Advancing technology platforms for the development of bacterial vaccines

Technology platforms represent an important innovation in development and implementation of vaccines to combat high-burden diseases and to address the increasing number and global distribution of pathogens resistant to antimicrobial drugs. Generalized Modules for Membrane Antigens (GMMA), and nanoparticles (NP) are attractive technologies for the development of effective vaccine, especially thanks to the enhancement of the antigen immunogenicity, but also for the improvement in quality and variety of subclasses of antibodies elicited. GMMA are Outer Membrane Vesicles (OMVs) naturally released from Gram-negative bacteria engineered to produce large quantities of detoxified OMVs in a detergent free process. GMMAs can be engineered for the display of homologous and heterologous selected target antigens through genetic engineering of the GMMA strain for overexpression on the GMMA surface.
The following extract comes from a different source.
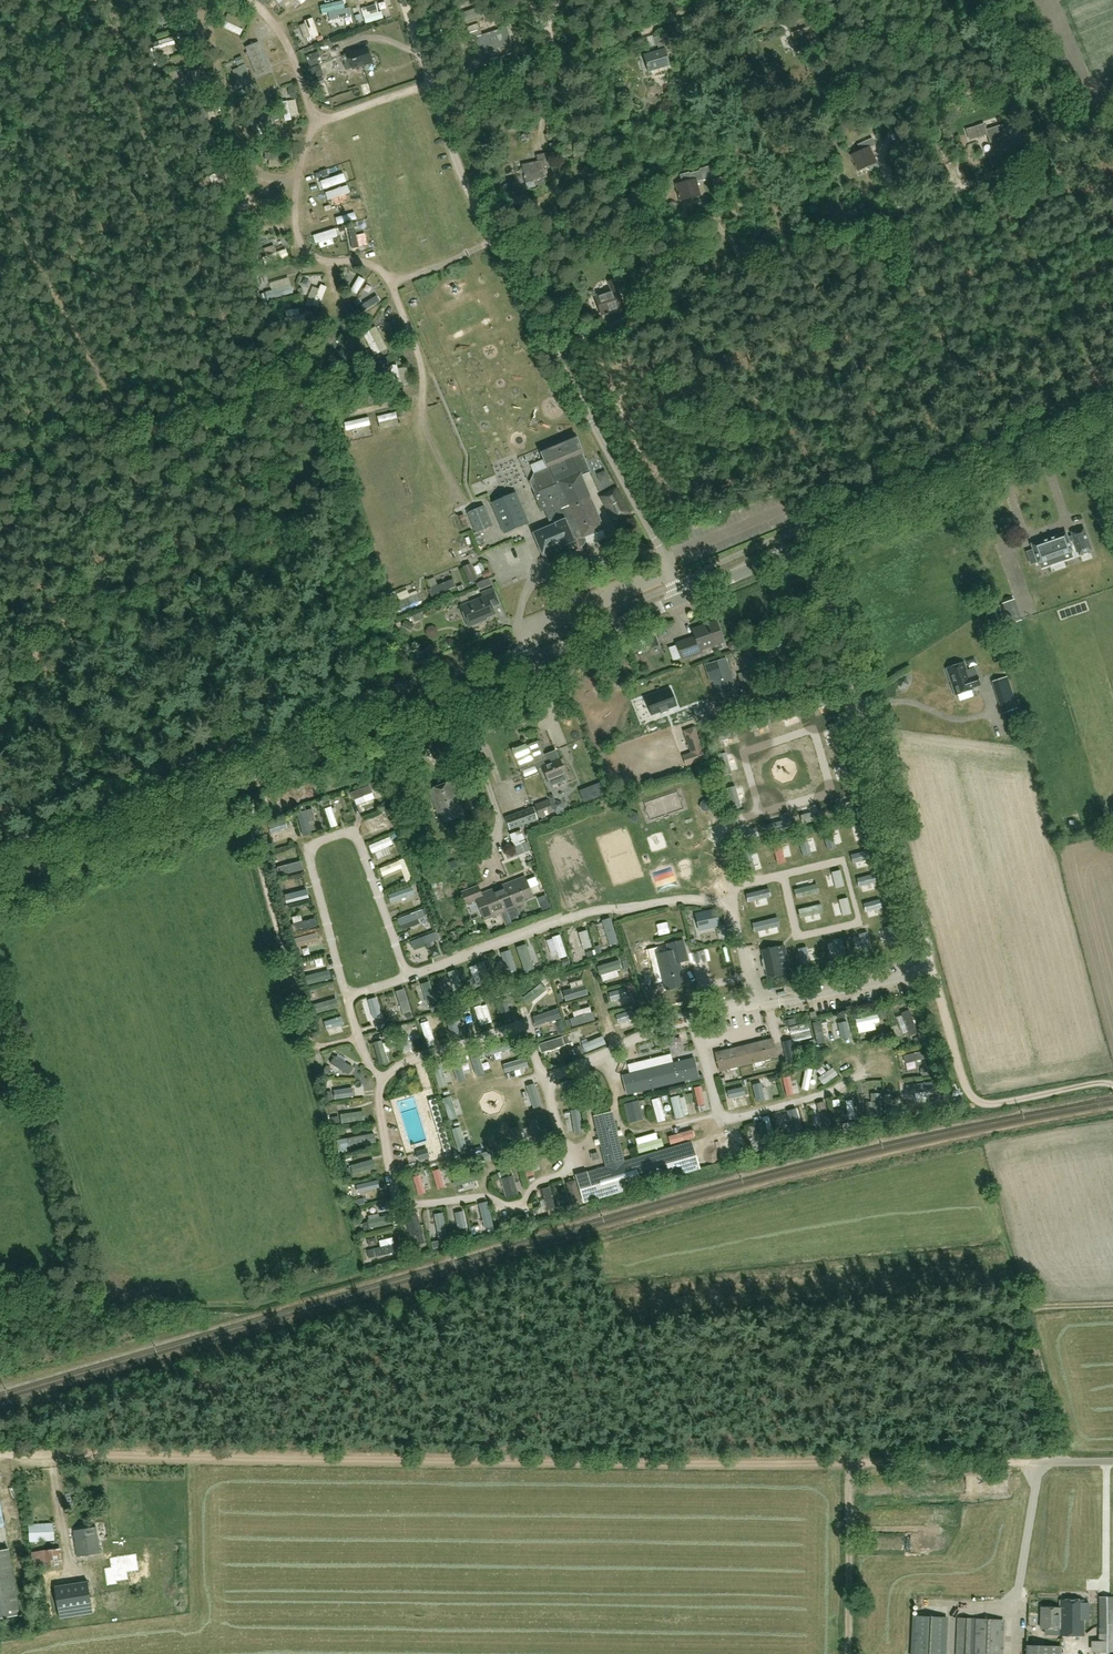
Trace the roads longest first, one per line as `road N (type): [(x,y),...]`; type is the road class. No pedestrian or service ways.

Protein nanoparticles (NPs) have the intrinsic ability to self-assemble into highly ordered symmetric and stable structures and can be used for displaying antigens in multicopy ordered patterns on their surface. Using as model antigen, PcrV from Pseudomonas aeruginosa, Hla from Staphylococcus aureus, and Streptococcus agalactie B pilus protein, D3, we aim to compare on non-pathogenic E. coli GMMA and NPs scaffolds platforms in terms of technical feasibility, multivalency (display of two or more antigens on the same particle) and antigen-immunogenicity enhancement. Computational and structure-based design have been applied for antigen generation. A first in vivo study focused on PcrV showed that a significantly higher antibodies titre is obtained after immunization with Ferritin and GMMA displaying the antigen, compared to mI3 display or single protein. Qualitative analysis of the anti-sera obtained further elucidate the impact of these scaffold on antigen-specific immune response.